Os canais de mídia social fazem um péssimo trabalho na detecção e policiamento de postagens que apresentam animais exóticos ou ameaçados de extinção e permitem que os revendedores comercializem diretamente ao público.

Em pesquisas anteriores, descobrimos que quando os centros de resgate e reabilitação de orangotangos apresentam bebês orangotangos e humanos interagindo com orangotangos em vídeos do YouTube, essas postagens recebeu mais visualizações do que vídeos de orangotangos adultos ou orangotangos que não interagem com pessoas.No entanto, as pessoas que assistiram a vídeos mostrando bebês orangotangos, ou humanos interagindo com os animais, postaram comentários que apoiavam menos a conservação dos orangotangos.Eles também afirmaram com mais frequência que queriam ter orangotangos como animais de estimação ou interagir com eles.

Muitas pessoas que procuram encontros com a vida selvagem não estão conscientes dos danos que estas experiências causam.Animais pode transmitir doenças aos humanos, mas também funciona de outra maneira:Os humanos podem transmitir doenças potencialmente mortais a animais selvagens, incluindo sarampo, vírus do herpes e vírus da gripe.

Quando os humanos se movem através do habitat de um animal – ou pior, manuseiam ou perseguem o animal – eles causam reações de estresse e alterar o comportamento do animal.Os animais podem evitar locais de alimentação ou gastar tempo e energia fugindo em vez de procurar alimento.

Possuir animais selvagens como animais de estimação é ainda mais problemático.Trabalhei com vários centros de resgate e reabilitação que abrigam orangotangos que antes eram mantidos como animais de estimação ou atrações turísticas.Estes animais normalmente têm uma saúde muito debilitada e têm de ser ensinados a socializar, a mover-se entre as árvores e a encontrar a sua própria comida, uma vez que foram privados destes comportamentos naturais.

A última coisa que qualquer biólogo conservacionista responsável que estuda espécies ameaçadas deseja fazer é encorajar este tipo de contato entre humanos e animais selvagens.

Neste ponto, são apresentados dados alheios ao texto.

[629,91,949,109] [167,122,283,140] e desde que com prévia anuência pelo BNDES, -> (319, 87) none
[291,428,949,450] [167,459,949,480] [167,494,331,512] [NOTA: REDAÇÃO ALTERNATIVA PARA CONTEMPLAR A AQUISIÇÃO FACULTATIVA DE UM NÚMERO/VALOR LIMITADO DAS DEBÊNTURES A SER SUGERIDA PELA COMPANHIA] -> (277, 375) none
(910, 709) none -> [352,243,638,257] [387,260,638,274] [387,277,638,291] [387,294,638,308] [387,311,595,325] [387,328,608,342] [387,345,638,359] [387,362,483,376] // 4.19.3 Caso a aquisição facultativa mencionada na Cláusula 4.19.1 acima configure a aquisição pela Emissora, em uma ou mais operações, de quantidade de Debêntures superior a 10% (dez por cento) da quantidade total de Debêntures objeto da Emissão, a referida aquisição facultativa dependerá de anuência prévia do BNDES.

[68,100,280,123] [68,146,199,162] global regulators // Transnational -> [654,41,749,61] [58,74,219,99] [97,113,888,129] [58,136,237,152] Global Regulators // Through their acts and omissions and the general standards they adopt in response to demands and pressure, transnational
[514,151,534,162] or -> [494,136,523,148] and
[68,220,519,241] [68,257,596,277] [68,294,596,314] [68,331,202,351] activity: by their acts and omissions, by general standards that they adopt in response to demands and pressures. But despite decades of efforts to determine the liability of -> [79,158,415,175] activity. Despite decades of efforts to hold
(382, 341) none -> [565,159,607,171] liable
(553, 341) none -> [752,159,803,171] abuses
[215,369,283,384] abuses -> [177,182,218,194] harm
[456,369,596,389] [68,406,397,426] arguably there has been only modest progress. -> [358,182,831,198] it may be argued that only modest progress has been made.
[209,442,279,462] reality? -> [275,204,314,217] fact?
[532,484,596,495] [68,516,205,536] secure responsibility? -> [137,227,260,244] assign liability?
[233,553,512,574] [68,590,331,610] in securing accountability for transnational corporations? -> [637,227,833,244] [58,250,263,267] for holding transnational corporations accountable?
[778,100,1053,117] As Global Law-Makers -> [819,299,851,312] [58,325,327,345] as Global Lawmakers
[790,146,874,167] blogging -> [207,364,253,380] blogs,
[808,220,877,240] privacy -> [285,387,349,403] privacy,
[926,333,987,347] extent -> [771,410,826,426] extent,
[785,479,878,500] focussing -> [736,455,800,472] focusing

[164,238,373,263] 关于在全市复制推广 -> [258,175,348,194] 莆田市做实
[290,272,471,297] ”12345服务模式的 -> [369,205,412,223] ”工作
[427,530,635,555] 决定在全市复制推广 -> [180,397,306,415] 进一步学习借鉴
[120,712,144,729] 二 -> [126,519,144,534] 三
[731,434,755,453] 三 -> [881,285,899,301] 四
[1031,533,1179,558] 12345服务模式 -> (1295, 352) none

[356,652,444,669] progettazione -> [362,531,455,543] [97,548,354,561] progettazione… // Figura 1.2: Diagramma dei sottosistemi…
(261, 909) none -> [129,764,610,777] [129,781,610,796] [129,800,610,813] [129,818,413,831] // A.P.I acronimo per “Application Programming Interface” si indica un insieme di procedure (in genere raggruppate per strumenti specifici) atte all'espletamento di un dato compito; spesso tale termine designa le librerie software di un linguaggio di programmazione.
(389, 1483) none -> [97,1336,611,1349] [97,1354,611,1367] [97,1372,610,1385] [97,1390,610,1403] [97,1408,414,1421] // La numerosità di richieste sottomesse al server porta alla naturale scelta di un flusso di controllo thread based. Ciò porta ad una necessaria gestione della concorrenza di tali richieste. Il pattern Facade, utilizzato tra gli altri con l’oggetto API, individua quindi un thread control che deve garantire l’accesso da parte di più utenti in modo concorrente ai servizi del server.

A brown primate reaches from a cage to grasp a gloved human hand.
Um veterinário da agência de conservação de recursos naturais de Aceh, na Indonésia, inspeciona um gibão resgatado que antes era mantido como animal de estimação exótico. Chaideer Mahyuddin/AFP via Getty Images

Comente em vez de compartilhar

Muitos bem-intencionados pesquisadores e conservacionistas, juntamente com membros do público, postaram imagens suas perto de animais selvagens nas redes sociais.Eu também fiz isso, antes de entender as consequências.

Nossas descobertas indicam que as informações das legendas não são suficientes para impedir as pessoas de procurar encontros com animais.A nosso ver, a resposta é que os pesquisadores parem de tirar e compartilhar essas fotos com o público em geral.

Quando os cientistas criam publicações, recomendamos selecionar imagens que mostrem apenas a vida selvagem, num contexto tão natural quanto possível, ou apenas pessoas no campo – e não as duas coisas juntas.Pesquisadores, conservacionistas e o público podem retroceder em sua história nas redes sociais e excluir ou recortar imagens que mostrem a interação entre humanos e animais selvagens.

Os cientistas também podem entrar em contato com pessoas que postam imagens de humanos interagindo com animais selvagens, explicar por que as imagens podem ser prejudiciais e sugerir removê-las.Liderar pelo exemplo e compartilhar essas informações são ações simples que podem salvar vidas de animais.

Cathryn Freund, diretor de comunicação científica do Phillip and Patricia Frost Museum of Science, em Miami, contribuiu para este artigo.